====== EXCERPT TO READ ======

Gov. Phil Bredesen will travel to Chicago later this week to meet with the one former Tennessean who might have the ability to single-handedly save TennCare: Oprah Winfrey.

The world's richest talk show host/magazine editor/actress/promoter of quality fiction is said to be concerned that Bredesen has threatened to shut down the state's health care program for the indigent and uninsurable and return to the federal Medicaid program. The change would leave more than 400,000 Tennesseans without health insurance.

"We plan to present Oprah with several funding opportunities to help our less fortunate Tennesseans," Bredesen says.

These "opportunities" range from asking Oprah to pick up drug costs for TennCare enrollees who exceed six prescriptions a month to a total funding of the program.

"She could write a check and make the problem go away," Bredesen says. "We know that she often takes the side of those in society who need help, and this is a very real need.

======

TASK GOAL:
Could you copy the passage of the TennCare piece starting with "The world's richest" and going on through "without health insurance."?

====== RECORDS SHOWN ======

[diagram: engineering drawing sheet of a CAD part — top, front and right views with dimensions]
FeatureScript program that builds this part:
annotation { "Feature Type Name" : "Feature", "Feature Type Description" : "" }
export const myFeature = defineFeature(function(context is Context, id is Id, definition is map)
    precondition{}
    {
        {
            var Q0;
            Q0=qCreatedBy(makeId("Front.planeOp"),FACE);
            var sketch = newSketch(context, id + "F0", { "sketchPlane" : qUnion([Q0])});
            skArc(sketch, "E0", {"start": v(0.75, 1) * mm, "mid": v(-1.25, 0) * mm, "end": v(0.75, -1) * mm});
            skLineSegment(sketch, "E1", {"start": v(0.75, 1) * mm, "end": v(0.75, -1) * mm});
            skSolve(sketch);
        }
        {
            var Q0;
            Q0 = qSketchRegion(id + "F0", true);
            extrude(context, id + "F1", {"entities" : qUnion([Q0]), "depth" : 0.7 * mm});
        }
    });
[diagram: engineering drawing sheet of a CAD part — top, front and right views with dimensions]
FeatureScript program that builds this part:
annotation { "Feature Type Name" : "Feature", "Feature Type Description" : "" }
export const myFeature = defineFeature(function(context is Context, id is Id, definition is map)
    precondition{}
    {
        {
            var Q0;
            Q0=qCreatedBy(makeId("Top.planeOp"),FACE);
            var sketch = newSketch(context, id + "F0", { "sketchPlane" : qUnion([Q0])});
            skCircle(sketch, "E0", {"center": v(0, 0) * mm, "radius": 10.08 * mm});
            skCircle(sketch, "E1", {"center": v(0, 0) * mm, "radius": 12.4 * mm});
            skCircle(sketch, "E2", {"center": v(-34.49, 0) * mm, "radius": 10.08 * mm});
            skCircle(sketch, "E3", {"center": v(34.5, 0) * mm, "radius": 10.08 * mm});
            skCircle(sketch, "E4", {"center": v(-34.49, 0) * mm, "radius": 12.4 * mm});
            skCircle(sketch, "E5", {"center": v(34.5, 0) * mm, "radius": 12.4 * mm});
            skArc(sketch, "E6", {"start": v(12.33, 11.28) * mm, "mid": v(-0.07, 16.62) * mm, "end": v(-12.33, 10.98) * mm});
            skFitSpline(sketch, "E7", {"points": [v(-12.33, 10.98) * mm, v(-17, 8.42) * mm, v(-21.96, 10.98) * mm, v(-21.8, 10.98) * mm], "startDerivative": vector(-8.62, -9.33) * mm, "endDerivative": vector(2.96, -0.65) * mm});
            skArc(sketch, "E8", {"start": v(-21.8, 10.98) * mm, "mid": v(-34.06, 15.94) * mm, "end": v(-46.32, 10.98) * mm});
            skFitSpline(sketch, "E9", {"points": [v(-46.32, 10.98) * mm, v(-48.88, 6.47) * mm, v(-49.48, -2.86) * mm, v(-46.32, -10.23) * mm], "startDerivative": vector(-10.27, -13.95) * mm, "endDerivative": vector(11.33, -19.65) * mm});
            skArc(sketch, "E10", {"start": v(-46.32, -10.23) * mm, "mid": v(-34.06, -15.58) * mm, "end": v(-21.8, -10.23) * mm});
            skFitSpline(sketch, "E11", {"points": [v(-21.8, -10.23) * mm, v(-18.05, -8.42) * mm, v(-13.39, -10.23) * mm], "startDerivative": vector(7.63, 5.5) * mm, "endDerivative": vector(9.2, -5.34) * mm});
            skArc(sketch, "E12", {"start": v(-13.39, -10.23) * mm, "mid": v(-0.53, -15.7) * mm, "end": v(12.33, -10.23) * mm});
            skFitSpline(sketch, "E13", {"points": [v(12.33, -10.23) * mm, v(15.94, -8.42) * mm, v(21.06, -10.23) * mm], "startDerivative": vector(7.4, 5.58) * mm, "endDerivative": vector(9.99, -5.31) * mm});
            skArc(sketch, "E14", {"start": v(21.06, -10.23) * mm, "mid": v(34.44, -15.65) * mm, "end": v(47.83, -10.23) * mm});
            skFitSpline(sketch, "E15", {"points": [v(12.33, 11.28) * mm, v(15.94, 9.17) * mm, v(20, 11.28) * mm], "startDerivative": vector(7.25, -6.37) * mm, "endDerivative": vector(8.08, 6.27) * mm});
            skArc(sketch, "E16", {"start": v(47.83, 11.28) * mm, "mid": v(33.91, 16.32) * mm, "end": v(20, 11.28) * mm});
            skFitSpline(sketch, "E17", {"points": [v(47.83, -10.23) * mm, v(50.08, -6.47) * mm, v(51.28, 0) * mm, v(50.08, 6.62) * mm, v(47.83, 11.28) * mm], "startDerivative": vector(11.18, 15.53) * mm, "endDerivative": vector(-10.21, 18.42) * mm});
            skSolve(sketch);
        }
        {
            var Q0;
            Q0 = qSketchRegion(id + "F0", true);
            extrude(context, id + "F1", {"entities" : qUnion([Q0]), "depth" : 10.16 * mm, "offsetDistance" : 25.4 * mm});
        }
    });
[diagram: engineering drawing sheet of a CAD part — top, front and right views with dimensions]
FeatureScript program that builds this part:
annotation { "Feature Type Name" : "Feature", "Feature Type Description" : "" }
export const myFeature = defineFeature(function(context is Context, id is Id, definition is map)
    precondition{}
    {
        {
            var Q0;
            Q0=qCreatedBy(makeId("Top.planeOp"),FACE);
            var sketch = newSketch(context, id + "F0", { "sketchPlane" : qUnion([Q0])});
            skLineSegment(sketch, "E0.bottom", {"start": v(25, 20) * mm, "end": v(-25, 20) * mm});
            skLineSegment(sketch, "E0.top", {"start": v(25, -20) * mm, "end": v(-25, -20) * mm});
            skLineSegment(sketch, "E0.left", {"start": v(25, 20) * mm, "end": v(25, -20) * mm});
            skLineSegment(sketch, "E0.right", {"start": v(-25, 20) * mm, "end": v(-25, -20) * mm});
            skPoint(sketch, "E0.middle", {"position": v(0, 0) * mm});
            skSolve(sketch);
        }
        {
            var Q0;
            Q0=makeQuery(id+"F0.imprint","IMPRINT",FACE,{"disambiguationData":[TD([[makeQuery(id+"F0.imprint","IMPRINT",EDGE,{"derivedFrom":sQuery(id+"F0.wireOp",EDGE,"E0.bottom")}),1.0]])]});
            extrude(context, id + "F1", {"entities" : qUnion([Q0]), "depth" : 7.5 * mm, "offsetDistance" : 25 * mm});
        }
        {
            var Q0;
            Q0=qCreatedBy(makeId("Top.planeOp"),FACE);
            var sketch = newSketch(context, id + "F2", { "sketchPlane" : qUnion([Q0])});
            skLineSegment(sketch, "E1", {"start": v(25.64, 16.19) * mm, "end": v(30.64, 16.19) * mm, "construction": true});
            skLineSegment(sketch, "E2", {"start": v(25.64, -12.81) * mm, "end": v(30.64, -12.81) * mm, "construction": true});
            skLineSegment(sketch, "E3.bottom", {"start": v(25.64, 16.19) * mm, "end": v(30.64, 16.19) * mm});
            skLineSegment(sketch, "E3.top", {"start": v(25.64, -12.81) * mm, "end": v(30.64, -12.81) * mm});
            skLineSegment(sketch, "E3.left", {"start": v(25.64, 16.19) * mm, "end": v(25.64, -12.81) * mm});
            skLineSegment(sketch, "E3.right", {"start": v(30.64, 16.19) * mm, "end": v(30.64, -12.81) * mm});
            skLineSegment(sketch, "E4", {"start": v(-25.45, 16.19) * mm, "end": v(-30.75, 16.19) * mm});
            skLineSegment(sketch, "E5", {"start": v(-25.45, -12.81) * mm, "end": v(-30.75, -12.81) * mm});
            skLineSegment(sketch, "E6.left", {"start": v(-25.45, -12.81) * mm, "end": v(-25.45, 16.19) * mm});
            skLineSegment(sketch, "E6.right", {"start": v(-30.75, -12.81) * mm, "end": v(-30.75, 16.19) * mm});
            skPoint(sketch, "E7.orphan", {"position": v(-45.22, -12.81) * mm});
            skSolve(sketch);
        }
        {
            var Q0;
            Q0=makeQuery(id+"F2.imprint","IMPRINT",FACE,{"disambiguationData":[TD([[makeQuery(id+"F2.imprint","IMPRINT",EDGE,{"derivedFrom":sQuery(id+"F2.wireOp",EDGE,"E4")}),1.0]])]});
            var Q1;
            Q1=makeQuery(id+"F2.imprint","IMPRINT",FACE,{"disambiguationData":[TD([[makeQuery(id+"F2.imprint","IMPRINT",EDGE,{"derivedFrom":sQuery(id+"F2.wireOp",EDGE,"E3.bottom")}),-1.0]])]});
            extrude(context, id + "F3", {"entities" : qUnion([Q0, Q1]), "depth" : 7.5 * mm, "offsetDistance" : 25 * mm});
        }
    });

======

ANSWER SPACE:
The world's richest talk show host/magazine editor/actress/promoter of quality fiction is said to be concerned that Bredesen has threatened to shut down the state's health care program for the indigent and uninsurable and return to the federal Medicaid program. The change would leave more than 400,000 Tennesseans without health insurance.